MONTRÉAL - Les partisans du Canadien auront été tenus en haleine jusqu'à la fin du match, jeudi soir; dans les bars en périphérie du Centre Bell, ils auront eu le souffle court et le regard rivé sur les écrans géants jusqu'à la toute fin, encourageant avec frénésie leur équipe favorite.

Si les gens bavardaient pendant la première période, peu se risquaient à lâcher des yeux les écrans géants dans le Bier Markt pendant la période de prolongation.

"Une période de prolongation, ça n'augmente pas le plaisir, ça augmente l'angoisse!", a lancé Francis Dumais, qui regardait le match numéro 5 pour la première fois au Bier Markt, un resto-bar, à moins de cinq minutes de la patinoire officielle.

Partisan incontesté du Canadien compilant avec passion et assiduité les statistiques, l'homme de 30 ans se dit "plus dans le match, malgré la table qui prend en faveur des Rangers juste en arrière", lorsqu'il s'aventure dans les bars avoisinants pendant les parties de hockey.

Aucun doute, l'ambiance du Bier Markt reflète la fébrilité des partisans qui, du même souffle, acclament les meilleurs coups de leurs favoris et dénoncent amèrement les lourdes mises en échec des Rangers.

Celle infligée à Radulov en deuxième période a suscité la grogne, même que la tension a semblé monter d'un cran à partir de ce moment. Or, dès que la lumière derrière le filet de Carey Price s'est allumée, ils ont été nombreux à quitter le bar, la mine basse.

Les soirs de matchs, les bars près du Centre Bell affichent presque tous complet, comme le Pub Mcleans, sur la rue Peel.

Selon le gérant, Stuart Ashton, le bar enregistre des ventes jusqu'à 25 pour cent plus grandes lors des matchs de séries éliminatoires.

"Les gens viennent surtout avant le début de la rencontre et profitent de l'ambiance pour commencer leurs festivités", a-t-il expliqué, visiblement ravi de l'engouement de ses clients pour le hockey.

Toutes sortes de façons de festoyer

Dean Kalaidjian affirme être le partisan par excellence du Canadien. Celui qui a volé la vedette au rassemblement d'avant-match organisé au centre-ville de Montréal trimbale avec lui deux écureuils en peluche, Patch (pour Pacioretty) et Gallagher qu'il tente de faire câliner par les joueurs de l'équipe avant les matchs.

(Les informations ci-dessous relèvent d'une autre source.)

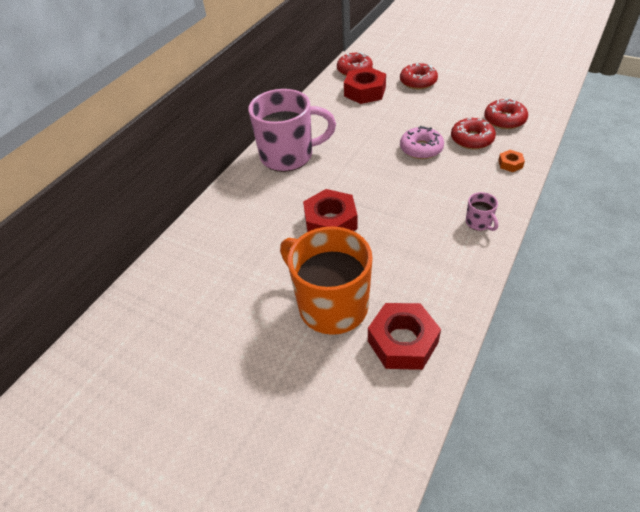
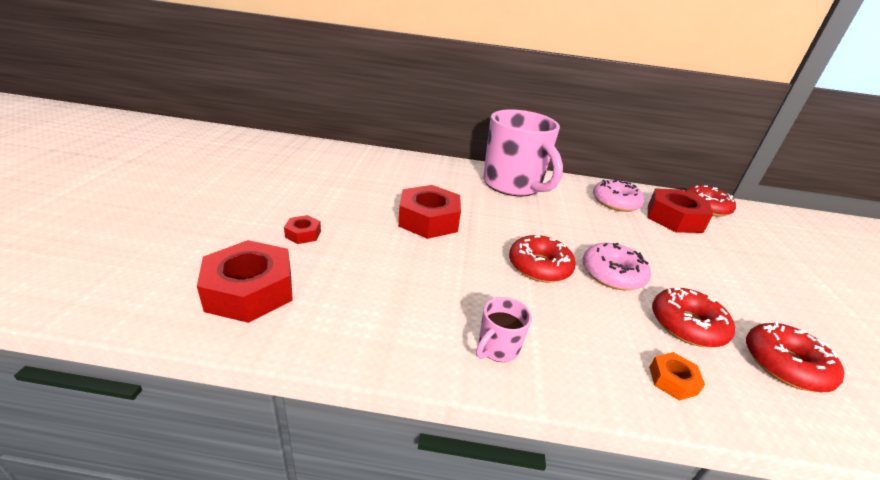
camera: 60 degrees right, 15 degrees down
orange mug [280,226,373,335] -> red nut [284,215,321,244]
red donut [400,63,438,89] -> red donut moved to [509,235,576,283]
none -> pink donut [593,179,645,212]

"J'ai décidé de nommer le deuxième `'Gallagher" pour le joueur, qui, comme les écureuils, est partout sur la glace", a lancé l'administrateur de la page Facebook "Ecureuil Gallagher & Tuque de bison", une page entièrement dédiée à ses peluches. Depuis 2012, M. Kalaidjian tente presque à chaque rencontre de faire câliner par des joueurs de l'équipe et immortaliser le moment sur des photos qu'il publie ensuite sur les réseaux sociaux.

Et le rituel porte ses fruits, assure l'amateur de la Sainte-Flanelle qui arborait jeudi son chandail du Canadien et sa tuque de bison porte-bonheur.

"Chaque fois que Carey Price les flatte, il fait un blanchissage", a confié M. Kalaidjian, en riant. Dommage pour le Tricolore, Patch et Gallagher n'ont pas touché à des joueurs de la formation pour ce cinquième match des séries éliminatoires contre les Rangers de New York. L'homme anticipe tout de même une victoire de son équipe fétiche.

La fièvre des séries par-dessus la tête

Présents aussi au rassemblement d'avant-match près du Centre Bell, les barbiers du salon montréalais "Notorious Barbershop" s'attardaient quant à eux à raser les cheveux de plusieurs partisans désireux d'avoir le logo du Canadien ou le numéro de leur joueur favori sur le derrière de leur tête.

"J'ai dû raser les cheveux d'une trentaine de personnes en deux `'Fan Jams"" a calculé un des deux barbiers, alors qu'il traçait un 6, le numéro de Shea Weber, sur le côté de la tête d'un de ses clients.

Le "Fan Jam", ce rassemblement de partisans fébriles est une formule courante lors des matchs en séries éliminatoires à domicile au Centre Bell. Cette année, une roue illuminée, des kiosques de maquillage et de tatouage ont été aménagés sur place.